The accountants will often use this as an opportunity to identify new intangible assets representing the underlying value of the business acquired (for example trademarks or customer lists). Even then there often remains an unexplained gap between the net assets acquired and the price paid.
This difference is called goodwill and standard accounting treatment is to recognise it on the balance sheet as an asset. Thereafter, its value should be reviewed regularly, often by reference to the expected future cash flows of the business acquired to see if its value is still justified. If not, it is written down, creating an accounting loss.
Why is it a problem?
You might think that’s a bit odd, after all this allows companies to recognise an asset which is actually money already paid to the seller and can’t be reclaimed.
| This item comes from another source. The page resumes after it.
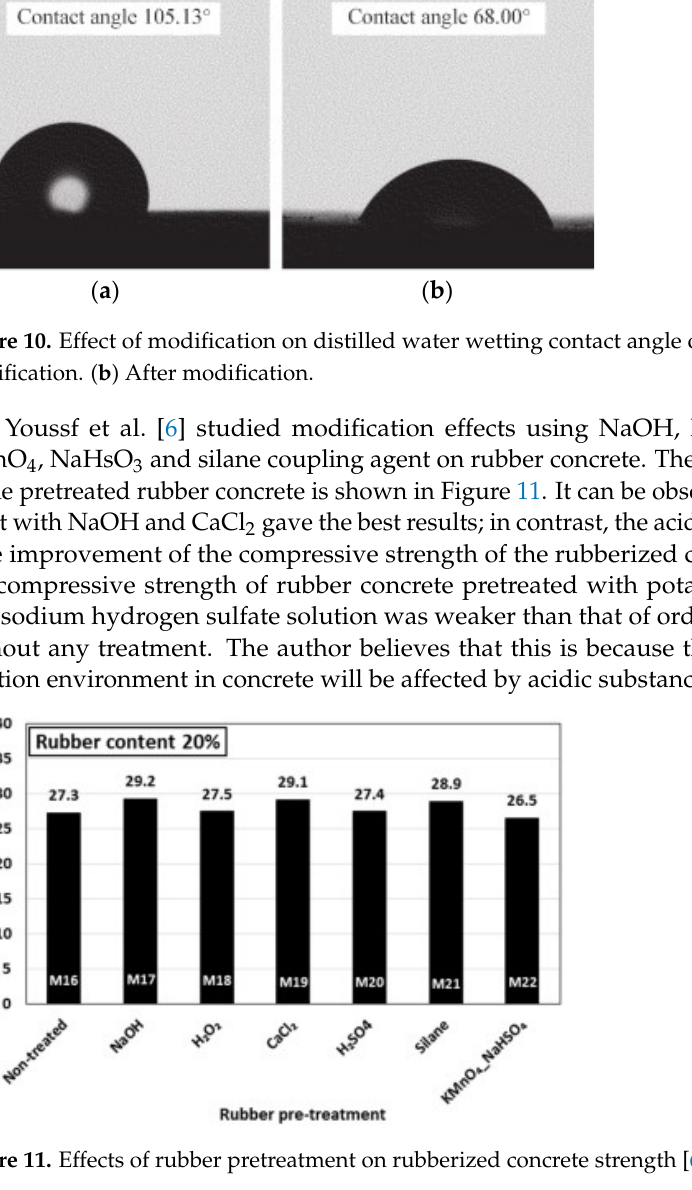
Figure 12. Schematic diagram of chemical modification of rubber surface and contact with cement paste. Pham et al. [10] Pretreated rubber with a copolymer composite coating and explored the performance of pretreated rubberized concrete in resisting freeze–thaw cycles. The test results showed that the anti-freeze–thaw cycle performance of the coated rubberized concrete was weaker than that of the original rubberized concrete, but the mass loss of both after the same freeze–thaw cycle was much higher than that of ordinary concrete. This shows that rubberized concrete has excellent resistance to freeze–thaw cycles and has application potential in cold regions. The residual compressive strength of the rubberized concrete after freeze–thaw cycles was higher than that of the untreated rubberized con- crete. This shows the excellent performance of rubber concrete in terms of concrete dura- bility. The test results are shown in Figures 13 and 14. The author believes that the results were determined by the characteristics of the rubber itself. The stable expansion and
Looked at another way, a company is effectively recognising its expected profits on its balance sheet today – which is a big accounting no-no.
And, as was seen when Carillion went bust, the anticipated cashflows are far from certain and goodwill can very quickly be shown to be worthless which can result in substantial write-offs.
In isolation, this wouldn’t be a problem. But treating it as an asset provides companies with book equity which can be used as a basis to return value to shareholders. In some recent failures it could, with the benefit of hindsight, be challenged whether some dividends should have been allowed.
If it wasn’t for goodwill, these dividends wouldn’t have been possible in the first place due to a lack of available equity and the companies may not have failed.
None of this is to say that goodwill shouldn’t be permitted – after all, an alternative which saw goodwill being written off immediately would have a chilling effect on M&A activity. It does however need to be treated with a large degree of caution.
How should trustees assess goodwill when reviewing the covenant?
Trustees could pretend that goodwill is not there when considering balance sheet strength (particularly in terms of the realisable value of assets in distressed situations i.e. insolvency).
Furthermore, when scrutinising returns made to shareholders, trustees would be advised to consider whether the company would still have book equity if the value of goodwill were to be disregarded.
If not, and when coupled with a true reflection of the size of the pension deficit, this would suggest an increased risk that the company is being left undercapitalised, and that the trustees should consider how to act.